Why Cannabis won't Cure Covid Just Yet.

Liz Filmer
16 Jan 2022

Last week, a scientific study published in the "Journal of Natural Products" caused headlines throughout the cannabis industry and across the world. Researchers at Oregon State University reported that the raw forms of the cannabinoids CBD and C.B.G, CBDA and CBGA had inhibited the reproduction and spread of Covid-19 in early lab tests.

The research discovered that these distinctive cannabinoids deterred Covid-19 proteins from infiltrating human cells. At particular strengths, CBDA and CBGA were able to reduce viral infections by half, albeit in a petri dish. The study concluded that the concentrations of CBDA or CBGA needed to thwart infection in humans by half was "high," "but might be clinically achievable."
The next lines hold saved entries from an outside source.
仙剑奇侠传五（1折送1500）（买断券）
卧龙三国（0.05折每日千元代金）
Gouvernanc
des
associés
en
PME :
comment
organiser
Of course, once the press got hold of this study, the headlines became  "weed cures Covid." While this study is very promising, it has been taken somewhat out of context. Why? Well, because the published article's findings did not involve testing on actual humans. It hasn't even been tested on lab mice.
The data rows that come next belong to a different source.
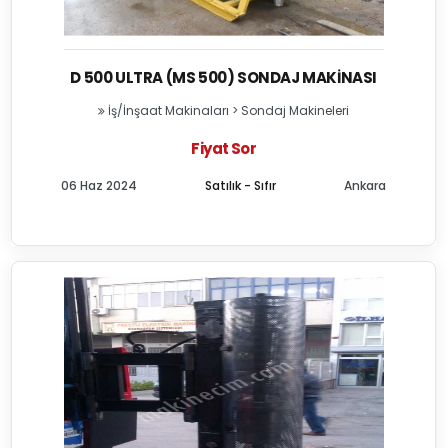
D 500 ULTRA (MS 500) SONDAJ MAKINASI
İş/İnşaat Makinaları
>
Sondaj Makineleri
Fiyat Sor
06 Haz 2024
Satılık - Sıfır
Ankara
Researchers matched the properties of CBDA and CBGA with Covid-19 in a computer simulation.

The Oregon team then conducted cell infection assays when the results showed promise. This means that they integrated live samples of Covid-19 with CBDA and CBGA in Petri dishes. Researchers checked the samples 24 hours later and found that Covid-19 had duplicated at a remarkably lower rate.

Interestingly, the report states that THCA, which is the raw form of T.H.C., exhibited the same promise as CBDA and CBGA in the computer simulation; however, they were unable to take things any further due to cannabis prohibition. Unlike CBDA and CBGA, both of which can be procured from legal hemp, THCA is still a federally illegal substance. In line with their institution's federal research funding rules, it transpired that they couldn't test actual THCA in cell assays.

Another thing to take from the study is the word "promising". Nothing was proven beyond doubt. We're leagues away from analysing the effectiveness of these cannabinoids in real humans. These findings, at most, will act as a catalyst for further research. Of course, we have to understand the world we live in. We're in the middle of a global pandemic, the likes of which, no-one in our lifetime has ever seen. Understandably the press-driven "mass hysteria" machine is running on full power. Many "miracle" Covid-19 cures have made a name for themselves and caused much controversy over the last two years. These include Ivermectin and hydroxychloroquine.

We need to look at this study rationally and in a measured fashion. As it would be detrimental if the genuine promise of broader cannabinoid medical research were cast out as an overhyped, ineffective "miracle" cure like Ivermectin and hydroxychloroquine

Scientists will say that what proves promising in the lab doesn't always translate in the bodies of actual human beings. It's much more complicated than we first think. The results in a lab dish don't necessarily translate into potential clinical benefits. Combining cells in Petri dishes is different from digesting something in the human body". The digestive system, detoxification systems, and immune system all contribute to the interaction of a drug.

In conclusion, the recent Oregon study will hopefully lead to more analysis of the potential for cannabinoids such as CBDA, CBGA, and THCA to control the spread of Covid-19 at a cellular level. However, we shouldn't put all our faith into it just yet and favour it over any proven preventative or treatment measures.